Choosing the Right Reference Type

  • Use commit SHAs for maximum precision and immutability
  • Use tags for analyzing specific releases or versions
  • Use branches for analyzing ongoing development work
  • Avoid branch names for long-term storage/caching (they move over time)

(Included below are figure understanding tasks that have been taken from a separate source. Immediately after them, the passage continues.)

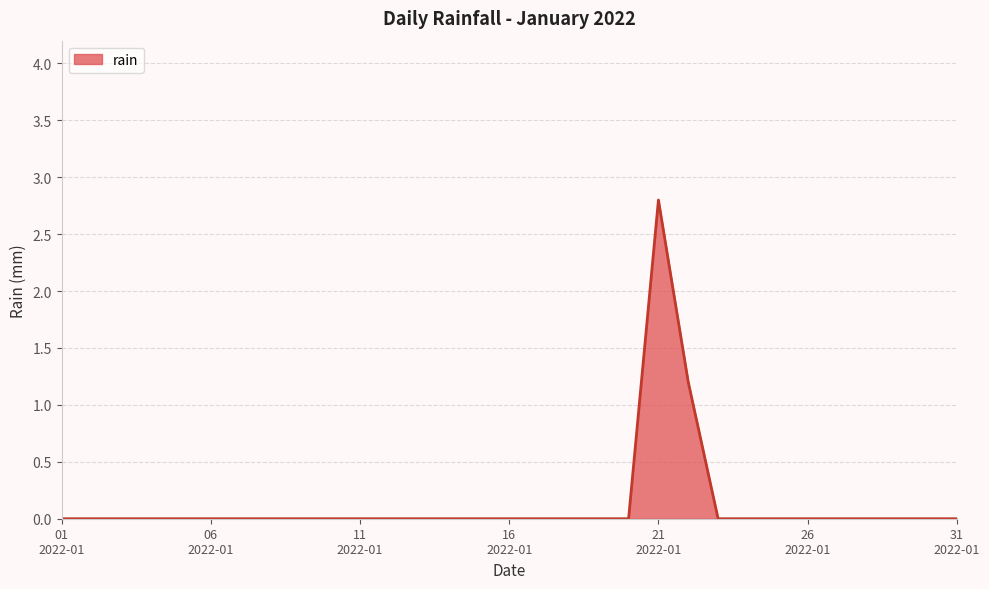

How many lines are shown in the chart?

1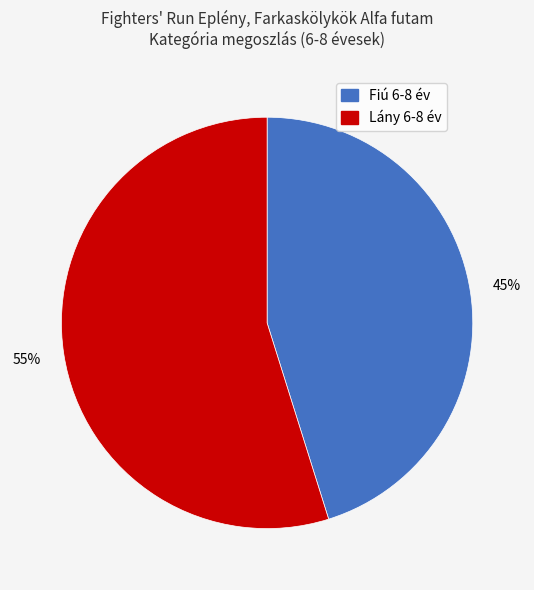

Count the number of slices in the pie.

2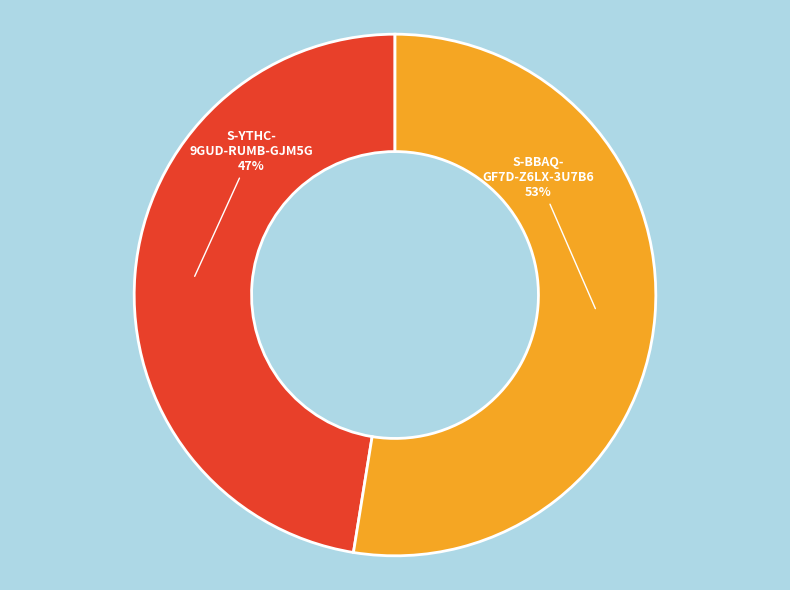

Does any single category account for the majority?

Yes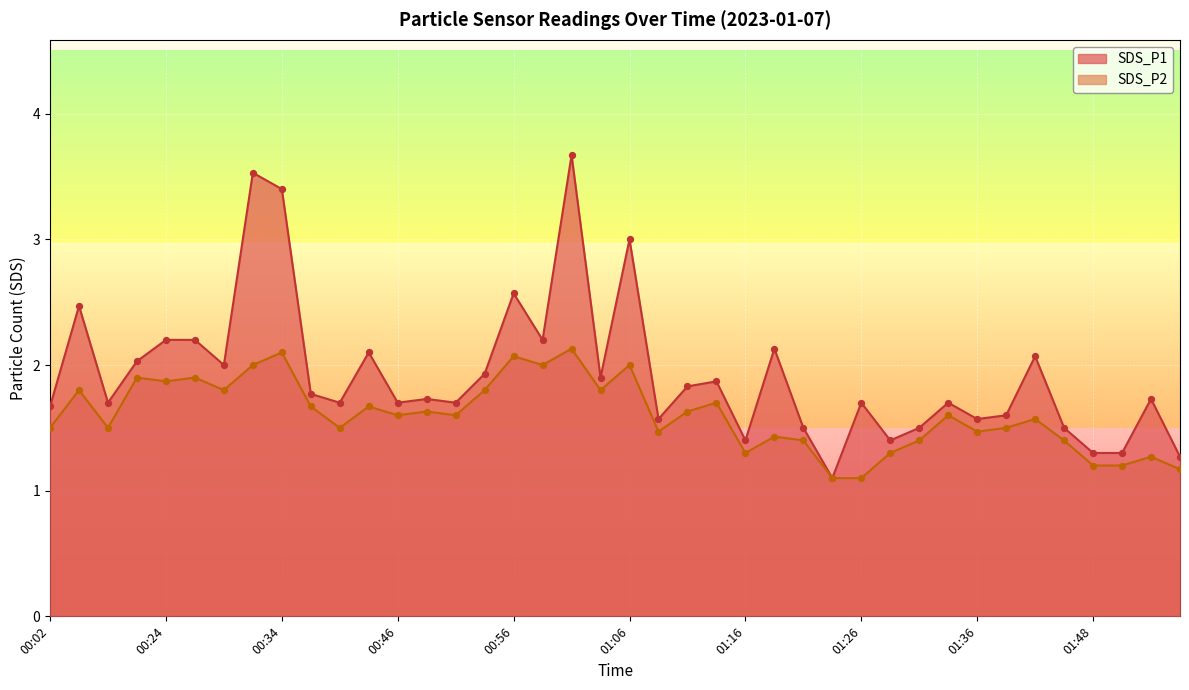

At which category is the sum across all series the highest?

01:01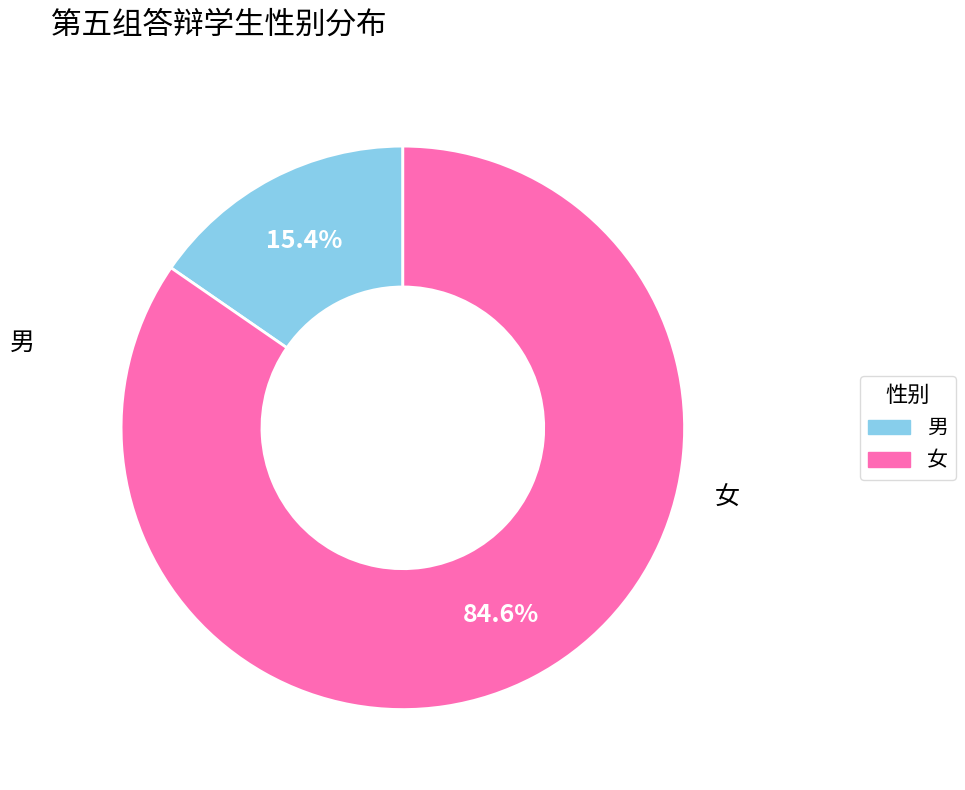

Is it true that 男 is 10% of the pie?

False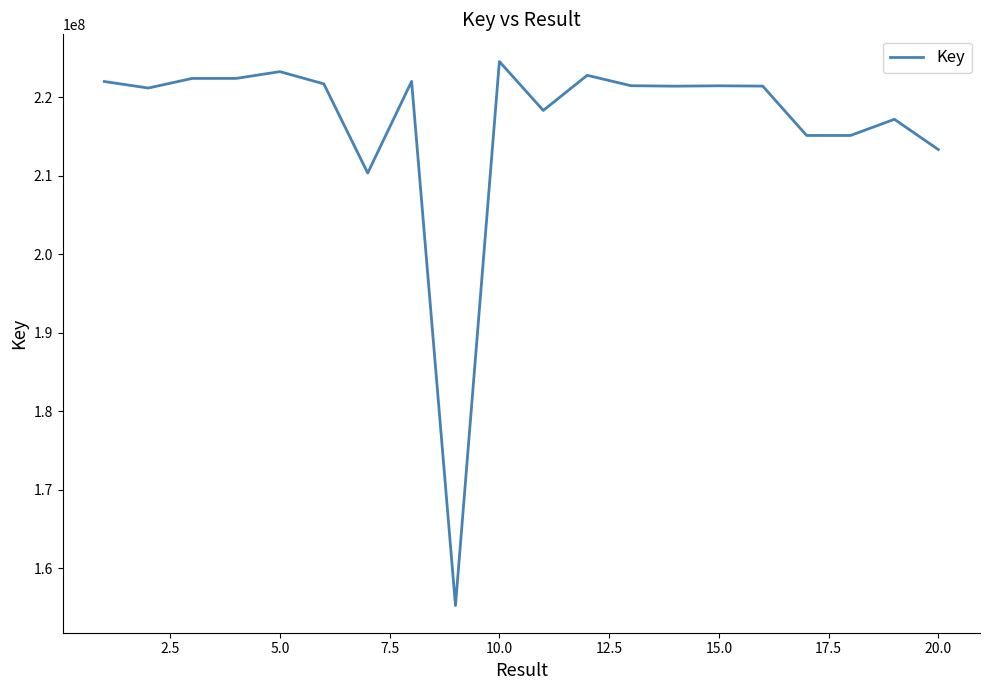

What is the minimum value shown in the chart?

155217299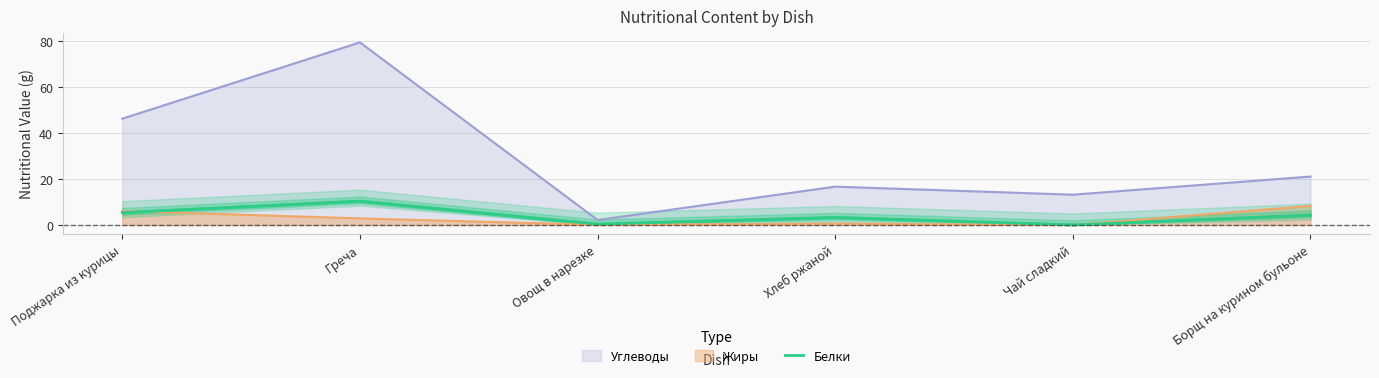

What is the label of the 4th point from the right?

Овощ в нарезке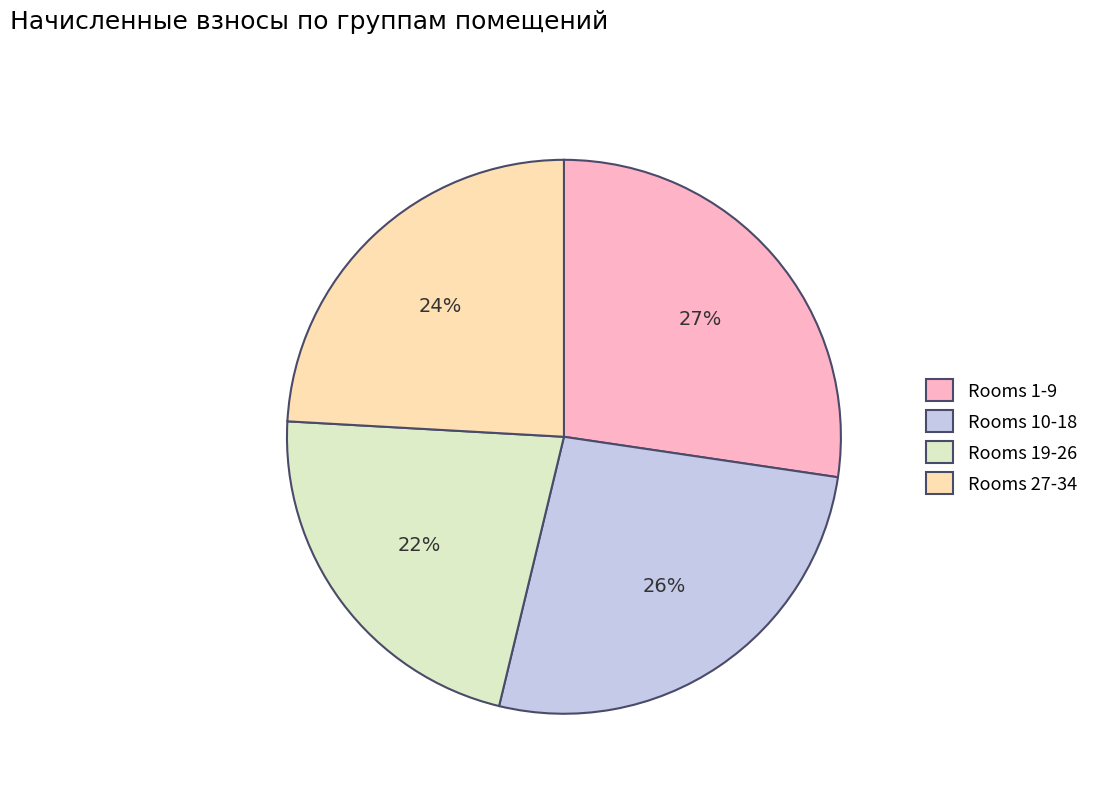

Does any single category account for the majority?

No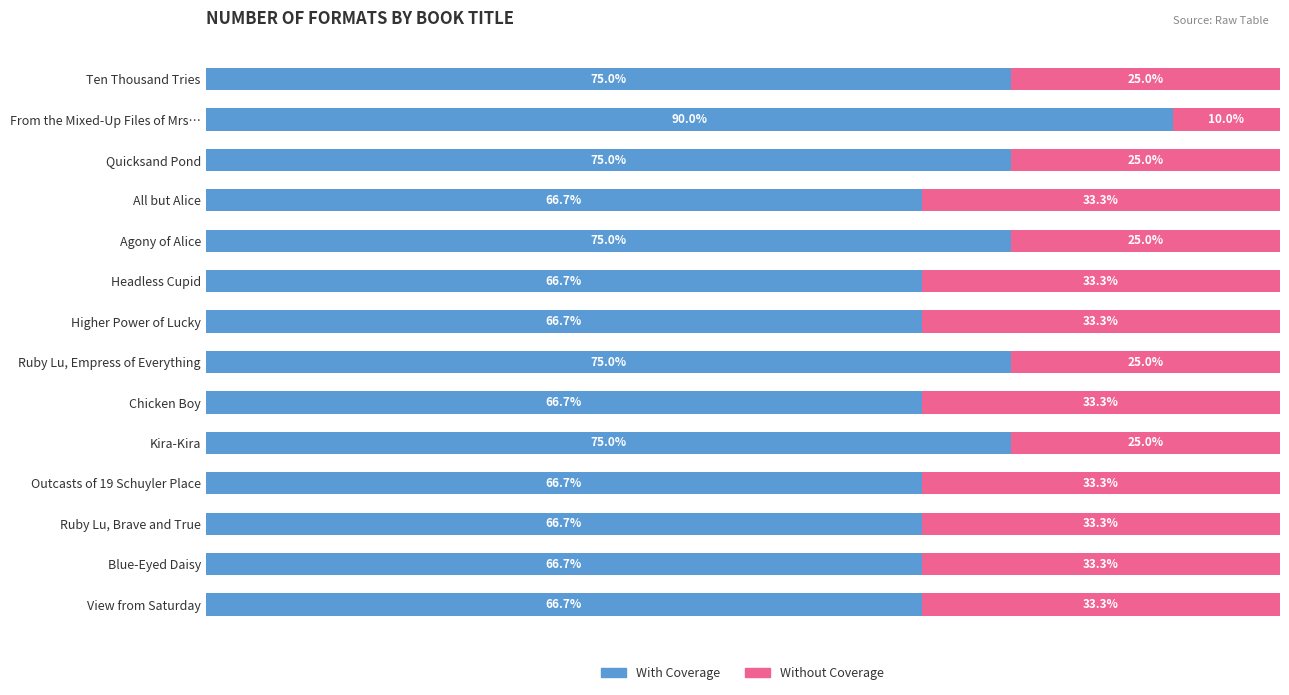

Which category has the highest value in the With Coverage series?

From the Mixed-Up Files of Mrs…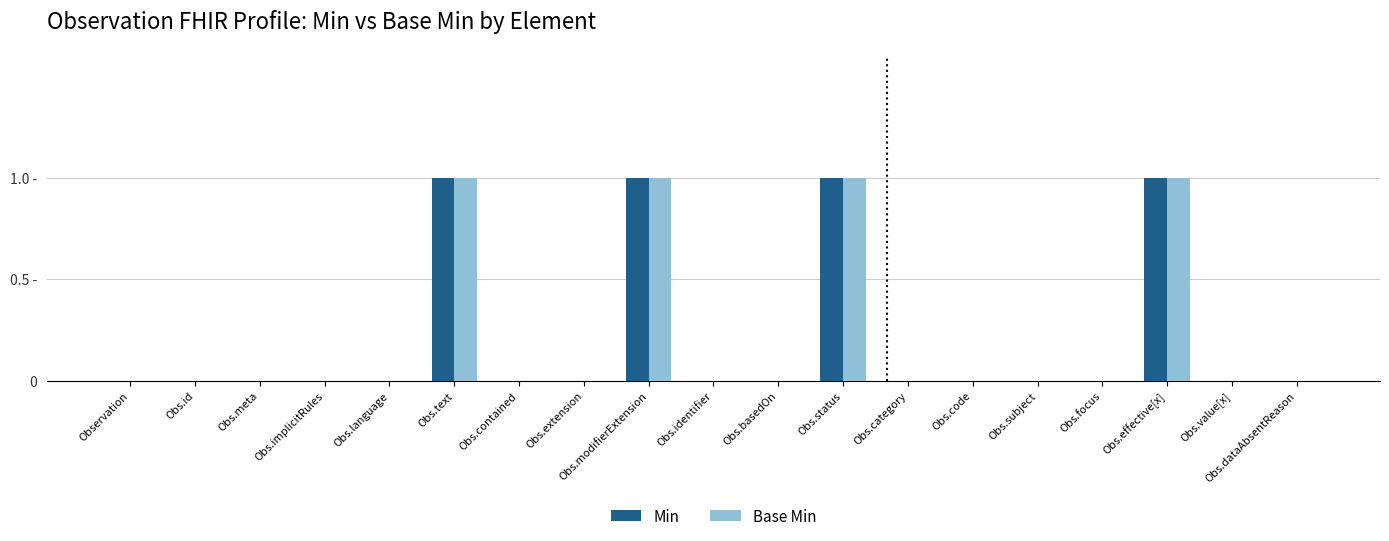

At which category is the sum across all series the highest?

Obs.text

Performance Considerations

# Cache Repository instances when analyzing multiple aspects of the same version
repo = Repository("https://github.com/owner/project", ref="v1.2.3")
# Do multiple operations on the same repo instance
file_tree = repo.get_file_tree()
symbols = repo.extract_symbols()
search_results = repo.search_text("TODO")
# Rather than creating separate instances for each operation

Error Handling

def safe_repo_analysis(repo_url: str, ref: str):
"""Safely analyze a repository with proper error handling."""
try:
repo = Repository(repo_url, ref=ref)
# Verify we got the expected ref
if repo.current_sha is None:
raise ValueError("Repository has no git metadata")
return {
"success": True,
"sha": repo.current_sha,
"symbols": repo.extract_symbols()
}
except ValueError as e:
return {
"success": False,
"error": f"Invalid ref '{ref}': {e}"
}
except Exception as e:
return {
"success": False,
"error": f"Analysis failed: {e}"
}

Integration with Other Kit Features

CLI Usage with Versions

All kit CLI commands support the --ref parameter:

Terminal window
# Analyze symbols at a specific version
kit symbols https://github.com/owner/repo --ref v1.2.3
# Compare file trees between versions
kit file-tree https://github.com/owner/repo --ref v1.0.0 --output v1-files.json
kit file-tree https://github.com/owner/repo --ref v2.0.0 --output v2-files.json
# Export data for external analysis
kit export https://github.com/owner/repo symbols v1-symbols.json --ref v1.0.0

REST API Versioning

The REST API maintains separate repository instances for different refs:

Terminal window
# Create repository instances for different versions
curl -X POST localhost:8000/repository \
-d '{"path_or_url": "https://github.com/owner/repo", "ref": "v1.0.0"}'
# Returns: {"id": "abc123"}
curl -X POST localhost:8000/repository \
-d '{"path_or_url": "https://github.com/owner/repo", "ref": "v2.0.0"}'
# Returns: {"id": "def456"} // Different ID for different ref
# Access git metadata
curl localhost:8000/repository/abc123/git-info

MCP Server Capabilities

The MCP server exposes versioning capabilities to AI agents:

{
"tool": "open_repository",
"arguments": {
"path_or_url": "https://github.com/owner/repo",
"ref": "v1.2.3"
}
}

This enables AI agents to perform sophisticated historical analysis and version comparison tasks automatically.

Repository versioning in kit provides the foundation for building sophisticated code analysis tools that can work across time, enabling everything from bug archaeology to compliance auditing to automated documentation generation.